* Task directions *
Every entry should come back exactly as written, minus the pictures.

[Dataset entries]
::::::::

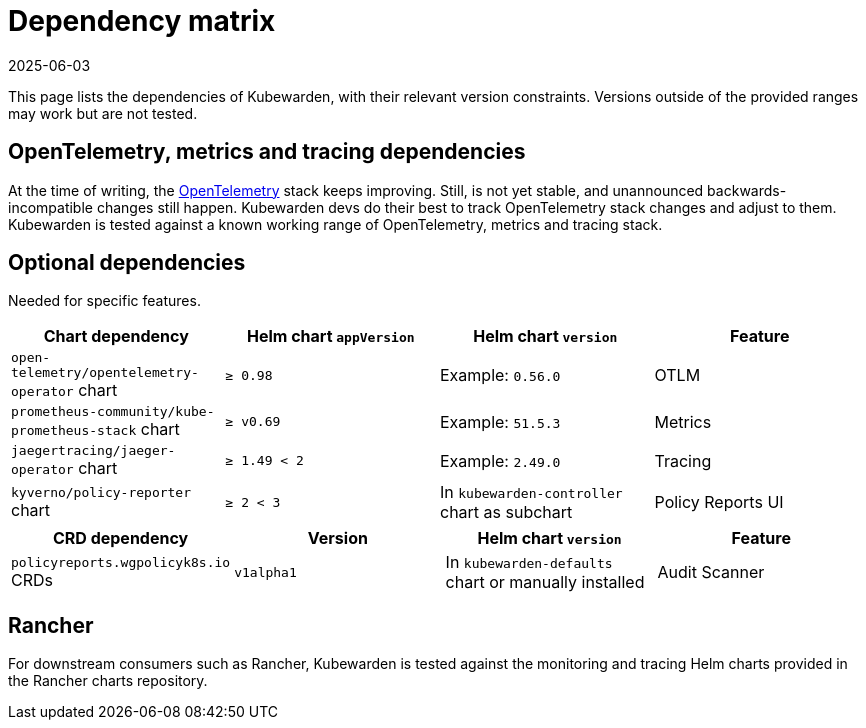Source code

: = Dependency matrix
:revdate: 2025-06-03
:page-revdate: {revdate}
:description: Dependency matrix of Kubewarden.
:doc-persona: ["kubewarden-all"]
:doc-topic: ["operator-manual", "dependencies"]
:doc-type: ["reference"]
:keywords: ["dependency", "dependencies", "CRD", "charts", "matrix"]
:sidebar_label: Dependency matrix
:sidebar_position: 10
:current-version: {page-origin-branch}

This page lists the dependencies of Kubewarden, with their relevant
version constraints. Versions outside of the provided ranges may work but are
not tested.

== OpenTelemetry, metrics and tracing dependencies

At the time of writing, the https://opentelemetry.io[OpenTelemetry] stack
keeps improving. Still, is not yet stable, and unannounced
backwards-incompatible changes still happen. Kubewarden devs do their best to
track OpenTelemetry stack changes and adjust to them. Kubewarden is tested against a known working
range of OpenTelemetry, metrics and tracing stack.

== Optional dependencies

Needed for specific features.

[cols=",^,^,^"]
|===
| Chart dependency | Helm chart `appVersion` | Helm chart `version` | Feature

| `open-telemetry/opentelemetry-operator` chart
| `≥ 0.98`
| Example: `0.56.0`
| OTLM

| `prometheus-community/kube-prometheus-stack` chart
| `≥ v0.69`
| Example: `51.5.3`
| Metrics

| `jaegertracing/jaeger-operator` chart
| `≥ 1.49 < 2`
| Example: `2.49.0`
| Tracing

| `kyverno/policy-reporter` chart
| `≥ 2 < 3`
| In `kubewarden-controller` chart as subchart
| Policy Reports UI
|===

[cols=",^,^,^"]
|===
| CRD dependency | Version | Helm chart `version` | Feature

| `policyreports.wgpolicyk8s.io` CRDs
| `v1alpha1`
| In `kubewarden-defaults` chart or manually installed
| Audit Scanner
|===

== Rancher

For downstream consumers such as Rancher, Kubewarden is tested against the
monitoring and tracing Helm charts provided in the Rancher charts repository.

::::::::

* Answer *
Source code

: = Dependency matrix
:revdate: 2025-06-03
:page-revdate: {revdate}
:description: Dependency matrix of Kubewarden.
:doc-persona: ["kubewarden-all"]
:doc-topic: ["operator-manual", "dependencies"]
:doc-type: ["reference"]
:keywords: ["dependency", "dependencies", "CRD", "charts", "matrix"]
:sidebar_label: Dependency matrix
:sidebar_position: 10
:current-version: {page-origin-branch}

This page lists the dependencies of Kubewarden, with their relevant
version constraints. Versions outside of the provided ranges may work but are
not tested.

== OpenTelemetry, metrics and tracing dependencies

At the time of writing, the https://opentelemetry.io[OpenTelemetry] stack
keeps improving. Still, is not yet stable, and unannounced
backwards-incompatible changes still happen. Kubewarden devs do their best to
track OpenTelemetry stack changes and adjust to them. Kubewarden is tested against a known working
range of OpenTelemetry, metrics and tracing stack.

== Optional dependencies

Needed for specific features.

[cols=",^,^,^"]
|===
| Chart dependency | Helm chart `appVersion` | Helm chart `version` | Feature

| `open-telemetry/opentelemetry-operator` chart
| `≥ 0.98`
| Example: `0.56.0`
| OTLM

| `prometheus-community/kube-prometheus-stack` chart
| `≥ v0.69`
| Example: `51.5.3`
| Metrics

| `jaegertracing/jaeger-operator` chart
| `≥ 1.49 < 2`
| Example: `2.49.0`
| Tracing

| `kyverno/policy-reporter` chart
| `≥ 2 < 3`
| In `kubewarden-controller` chart as subchart
| Policy Reports UI
|===

[cols=",^,^,^"]
|===
| CRD dependency | Version | Helm chart `version` | Feature

| `policyreports.wgpolicyk8s.io` CRDs
| `v1alpha1`
| In `kubewarden-defaults` chart or manually installed
| Audit Scanner
|===

== Rancher

For downstream consumers such as Rancher, Kubewarden is tested against the
monitoring and tracing Helm charts provided in the Rancher charts repository.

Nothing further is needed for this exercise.